On December 5, 2024, a leading publication ran the headline “Insurance CEO Shot Dead In Manhattan”. The report then noted that Brian Thompson was “shot in the back in Midtown Manhattan by a killer who then calmly departed the scene”. The murder in broad daylight was indeed both chilling and disturbing. But numerous US citizens reacted differently: for those who had been denied health insurance or struggled with medical bills, the news felt like a release. Online platforms erupted. One comment read: “All jokes aside … no one here is the judge of who should live or perish. That’s the job of the artificial intelligence system the insurance company designed to maximize profits on your health.”
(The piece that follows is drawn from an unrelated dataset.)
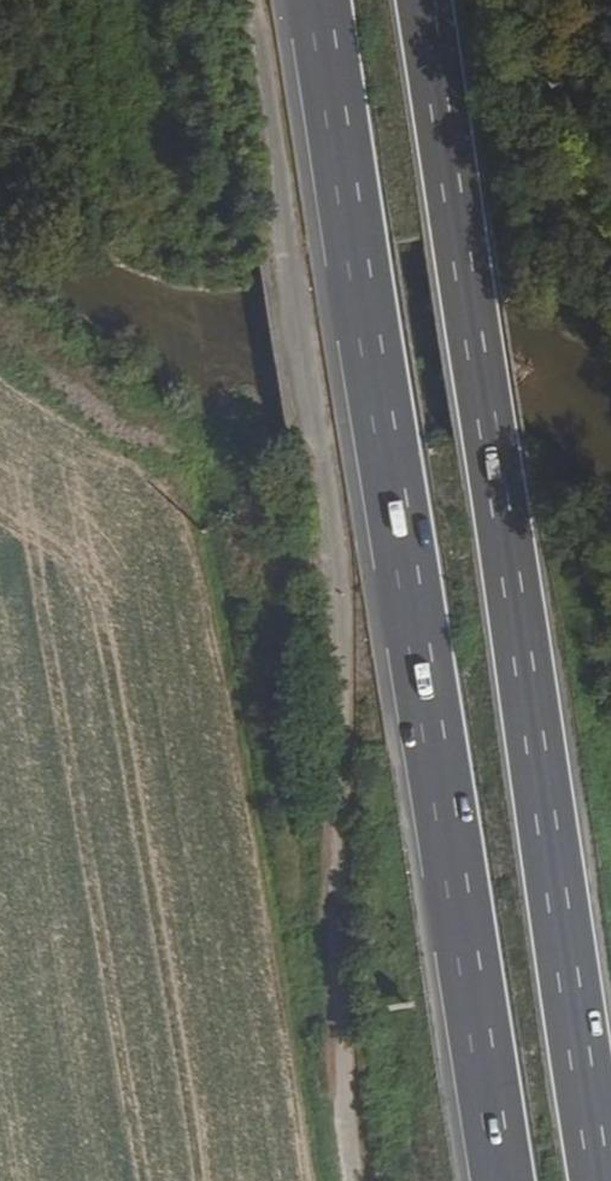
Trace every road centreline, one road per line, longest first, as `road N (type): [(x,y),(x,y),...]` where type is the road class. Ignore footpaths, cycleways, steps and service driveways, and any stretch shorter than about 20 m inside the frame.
road 1 (trunk): [(318,0),(504,1180)]
road 2 (trunk): [(604,1180),(426,0)]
Five days later, Luigi Mangione, a good-looking, twenty-six-year-old University of Pennsylvania graduate with a master’s in computer science, was arrested at a McDonald’s in Altoona, Pennsylvania. He faces court proceedings on federal and state charges of murder, with prosecutors seeking the death penalty. So what is his background? And what drove the alleged crime? These are the questions John H Richardson seeks to resolve in an investigation that explores broader themes, too.
Understanding the Person
A writer for a major publication, Richardson spent years researching the communities that exist in the hidden parts of the internet, writing stories about people “cursed with realistic fears about an apocalyptic future”. To reveal “the making” of his subject, Richardson first examines Mangione’s wide-ranging book list. We learn that “[when] he was taken into custody, Luigi had a list of 295 books on Goodreads”. Their subject matter covered climate change to masculinity, along with a “emphasis on his own self-improvement, both physical and mental”. Furthermore, Richardson analyzes his correspondence with online personalities and authors as well as his many updates on social media. These original materials, intended to depict a picture of Mangione, instead render him an unclear character. Richardson tries to justify this by proposing that “Luigi’s mystery, in fact, is what gives him a little of that old deceiver’s charm”. Throughout the book, Richardson attempts to cast his subject in archetypal terms.
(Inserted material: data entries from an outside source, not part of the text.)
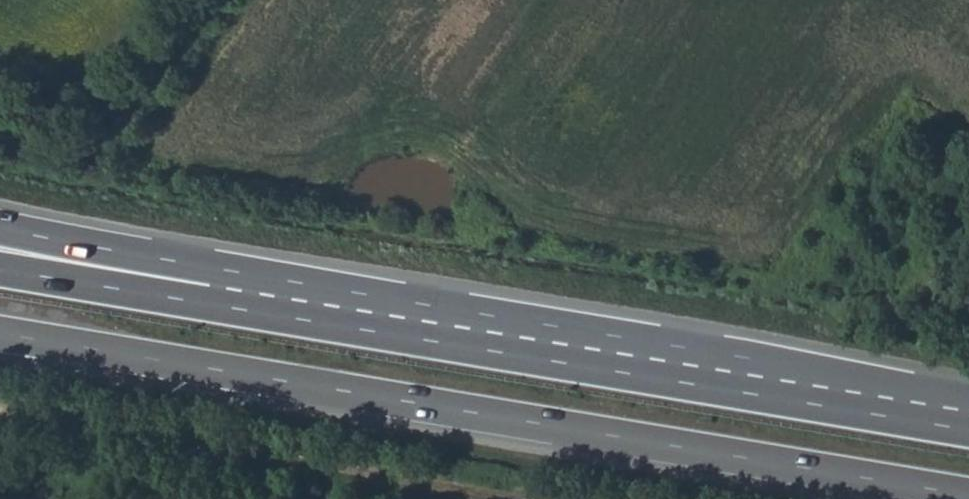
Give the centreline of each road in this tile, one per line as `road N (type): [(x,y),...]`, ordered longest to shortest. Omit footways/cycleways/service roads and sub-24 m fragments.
road 1 (trunk): [(0,333),(968,495)]
road 2 (trunk): [(968,412),(266,295)]
road 3 (unclassified): [(484,498),(0,411)]
road 4 (trunk): [(266,295),(155,258),(0,227)]
road 5 (trunk): [(266,295),(0,268)]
Mangione is deeply anxious about the world around him, one where ‘everything is accelerating whether we like it or not’
The Meaning Behind the Crime
As for “the meaning” of the title, Richardson uses as a clue three words – “delay”, “refuse” and “depose”, engraved on the bullets left behind at the crime scene. These are the terms occasionally employed by medical insurers to reject claims. He examines the evidence Mangione had a chronic back condition, which might have provided motive for an attack, but finds no proof; instead, what meaning there is seems to lie in Mangione’s philosophical dread about the world around him, one where “the pace is quickening whether we like it or not, sliding faster and faster to the edge”; a world where the general belief seems to be that AI is going to eventually either take control, or destroy us, or both.
Missing Pieces
Notably missing from the book are conversations with the principal actors. Richardson made requests, but never expected access to Mangione himself. And his family made it clear that they had chosen not to talk to the media in advance of the trial. Another glaring gap is any detailed data about the deceased, Thompson, though we learn that under his leadership, from the early 2020s, UHC profits increased by 33%.
Ambiguous Findings
By book’s end, the reader has little insight of Mangione’s character or what might have motivated his accused actions. Worse still, Richardson’s obvious sympathy for him gives the reader the disturbing feeling of having been exposed to a subtle approval of an targeted killing. In the book’s closing remarks, Richardson delivers his mythical interpretation: “We’ve entered a era of stories, the mad king, the monster in the maze and the naked leader.” In that fable “outlaw heroes come with a beautiful promise … They arrive in periods of unrest, when the people are suffering and everything is confusing anymore.”
One thing is certain: as Mangione’s defence team continues in its attempts have charges that could lead to the death penalty thrown out, any mention of fables, Robin Hoods, champions or monsters will not be allowed in court in support for this attractive individual with a “features reminiscent of classical art” soon to be on trial for murder.